We are a Society who Thrives on Labels
We take on these labels as badges of honor or, in my case, ways to hold ourselves back. We cease to be human beings living with an illness and start to be illnesses living with a human being. Do you see the difference? Who’s running the show? You or your illness? I think this blog post is for me today. To let you know, and to remind myself, that we all have days that we succumb to the label. But, we need to remind ourselves, daily that we are not our label. We are not: addict, borderline, bipolar, depression, schizophrenic, cutter, anxiety. We are people: husbands, daughters, friends, wives, sisters, brothers, fathers, mothers, etc. More importantly, we are: Bill, Dan, Jane, Ashley, Ralph, Jordan, whatever your name may be. You are a person with an illness, NOT an illness with a person. Don’t let society fool you, don’t let your doctors fool you, and more importantly, don’t let your mind fool you. You are an individual and you have the final say.
Live Beyond the Label
If you want to be different then show yourself and the world! “How?” you might ask. By not conforming to the diagnosis. Sure, you’ll have your days, we all do, but it’s your job and responsibility to make sure that you own them and not let them own you. Look in the mirror today and say to yourself “You’re OK.” Then take a breath and realize, everyone has their junk, we just have had the courage to own ours. But that’s only the first step. Now that we own it, we are responsible for managing it. Besides, it’s not in control unless you give it the power.
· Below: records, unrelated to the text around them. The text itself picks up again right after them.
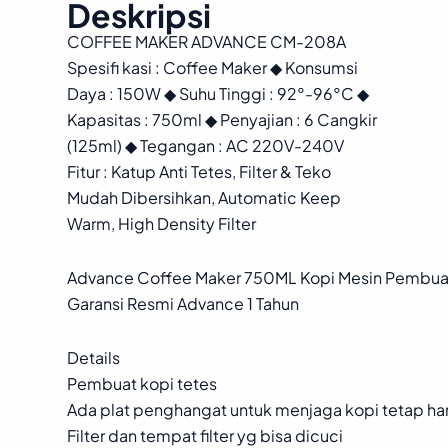
Deskripsi
COFFEE MAKER ADVANCE CM-208A
Spesifi kasi : Coffee Maker ◆ Konsumsi
Daya : 150W ◆ Suhu Tinggi : 92°-96°C ◆
Kapasitas : 750ml ◆ Penyajian : 6 Cangkir
(125ml) ◆ Tegangan : AC 220V-240V
Fitur : Katup Anti Tetes, Filter & Teko
Mudah Dibersihkan, Automatic Keep
Warm, High Density Filter
Advance Coffee Maker 750ML Kopi Mesin Pembuat E
Garansi Resmi Advance 1 Tahun
Details
Pembuat kopi tetes
Ada plat penghangat untuk menjaga kopi tetap h
Filter dan tempat filter yg bisa dicuci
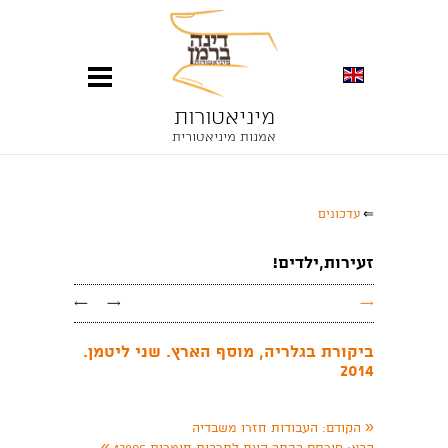
מיניאטורות
אמנות מיניאטורית
⇐
עדכונים
זעירות,ילדים!
←
→
→
ביקורת בגלריה, מוסף הארץ. שני ליטמן.
2014
«
הקודם:
העבודות חזרו משבדיה
»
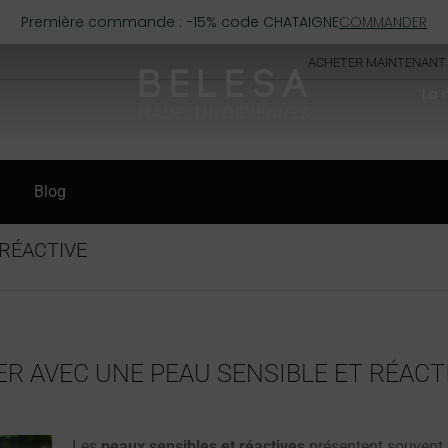
Première commande : -15% code CHATAIGNE
COMMANDER
ACHETER MAINTENANT
La
Blog
 RÉACTIVE
ER AVEC UNE PEAU SENSIBLE ET RÉACTI
Les
peaux sensibles et réactives
présentent souvent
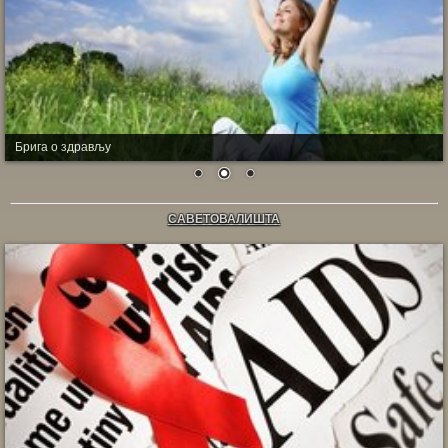
Брига о здрављу
САВЕТОВАЛИШТА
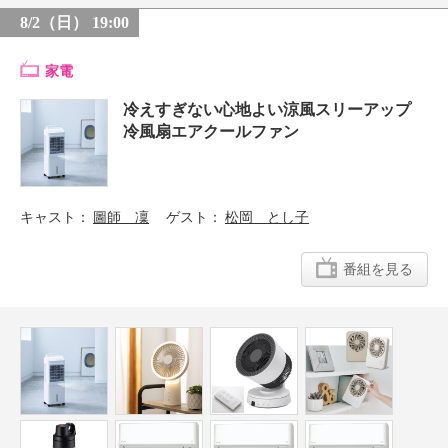
8/2（日） 19:00
家電
冷えすぎない心地よい涼風スリーアップ
冷風扇エアクールファン
キャスト
圖師 凜
ゲスト
松岡 とし子
番組を見る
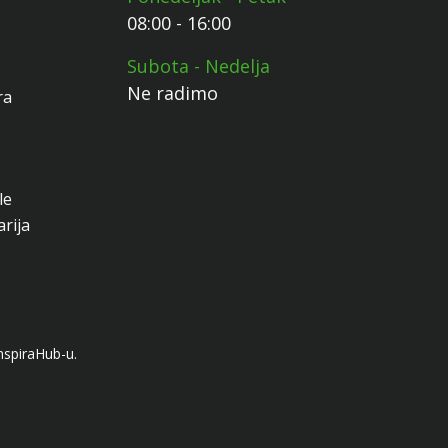
08:00 - 16:00
Subota - Nedelja
Ne radimo
ra
le
arija
nspiraHub-u.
So, I encourage you today, whatever you have been labeled, diagnosed, or told; have the courage to live beyond the label. Take your medicine, see your therapist, call that friend, write in your journal, exercise, rest if you need to, lay off or cut back on the booze and drugs, reach out for help, be honest with yourself and others, and do what you have to live the life of a human being and don’t allow yourself become another statistic. You are more than a label and more than a number. I’ve always been the person who believes “some rules are meant for breaking” and “so are labels”.
This may not be an easy pill to swallow because, if I can be honest, it wasn’t easy prescription to write. It’s never easy to challenge others because you know that in order to avoid the term “hypocrite” you must, first, challenge yourself. Reform and change begin inside the heart. In order for us to change the views of others, we must change our view of ourselves. It won’t be easy, but nothing ever worth having comes with ease. It’s time to break free of conventional, in the box thinking. It’s time to live outside the box, break free from our labels, take care of ourselves, and live up to our fullest potential. You are not an illness; you are a person. Take back your identity, take back your freedom, and most importantly, take back your life!